Chat wrap: Adrian Wilson and more
Mike (az): Oh Sando, you just killed me. I know you're smart enough to not use the Pro Bowl as a judge. Adrian Wilson, while one of the most dynamic players in the NFL and my all-time favorite Cardinal, cannot cover anything. See Greg Olsen for non late season/playoff evidence. This unit struggled in pass defense all season long. They showed an inability to stop late-game long drives. 49ers week 1, Titans 99-yard drive. These were before the injuries you speak of set in (although Dansby not being out there against the Titans was a factor).
DRC is becoming a great cover corner but still can't tackle. A-dub can't cover. Rolle finally came into his own as both a sure tackler and playmaker. Obviously, Bryant McFadden was a bust of a move and will doubtfully be around next year. The sub-package CBs also struggled mightily in coverage, though are fantastic in special teams. You can toss around Pro Bowls if you'd like but that Cards secondary was undoubtedly the weak point of the team and needs improvement (alongside the pass rush which in it of itself will improve the secondary).

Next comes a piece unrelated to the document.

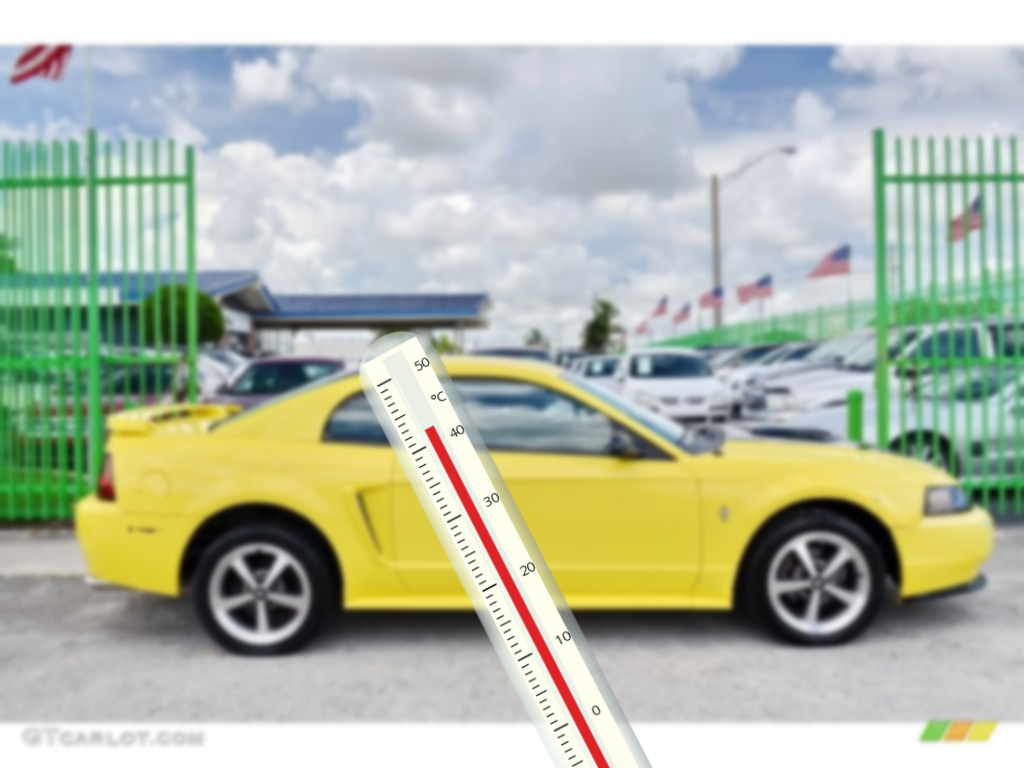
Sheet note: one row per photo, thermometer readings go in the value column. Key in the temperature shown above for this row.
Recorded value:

Mike Sando: Adrian Wilson is an elite strong safety whose coverage skills have actually improved, even though he still has some bad games in coverage. You don't become one of the few players in NFL history with 20 sacks and 20 picks by being a liability on balance. Eleven players in the NFL had more interceptions than Wilson last season. Only three were safeties. The Cardinals should find a linebacker to run with those tight ends so they can let Wilson do what he does best: affect games at the line of scrimmage.
Deric (Twin Falls, ID): Did you ever notice that pretty much every argument against Carroll's success in the NFL centers around his previous NFL record without ever going into the details of those years (Curtis Martin and Front Office problems?), and comparisons to recent college coaches that have tried and failed to convert, while never noting that only one of those coaches had previous NFL experience (Petrino at two years, while Carroll has 16 years experience). Just say'n.
Mike Sando: Those are valid points that bear mentioning. Thanks for bringing them to the table. Pete Carroll definitely should be better equipped the second time around. He has no excuses. The Seahawks have given him control of the roster. They let him help choose the general manager.
Paul (Albany, OR): Mike, in looking at QB for the Rams (because I want them to take Suh No. 1), where do they look to get "that guy"? Do they try round 2 or do they fill the lines in the middle of the draft and then go QB late, with someone like the Central Michigan kid LeFevour or Canfield from Oregon State. They need so much help, why pay a QB big money right now to hinder the rest of your roster development?
Mike Sando: Salaries for quarterbacks drafted high are indeed lucrative, but they are actually less lucrative relative to what established elite quarterbacks earn in the NFL. For example, the Rams drafted Jason Smith second overall last season and had to make him one of the very highest-paid offensive linemen in the NFL. If they drafted a quarterback early, that quarterback would make more than players drafted at other positions, but not enough to rank among the very highest-paid quarterbacks already in the NFL.
Louis (San Diego): Mike Singletary didn't exactly give Alex Smith a ringing endorsement. Do you believe Smith will be the QB next season?
Mike Sando: Alex Smith is the most likely starting candidate by default right now. The 49ers have shown in the past they will not sign a quarterback just to sign one. They passed on Jeff Garcia last offseason because they thought he wasn't going to be better than Shaun Hill at this stage. Unless the 49ers can find a clear upgrade, which could be tough, Smith looks like the starter.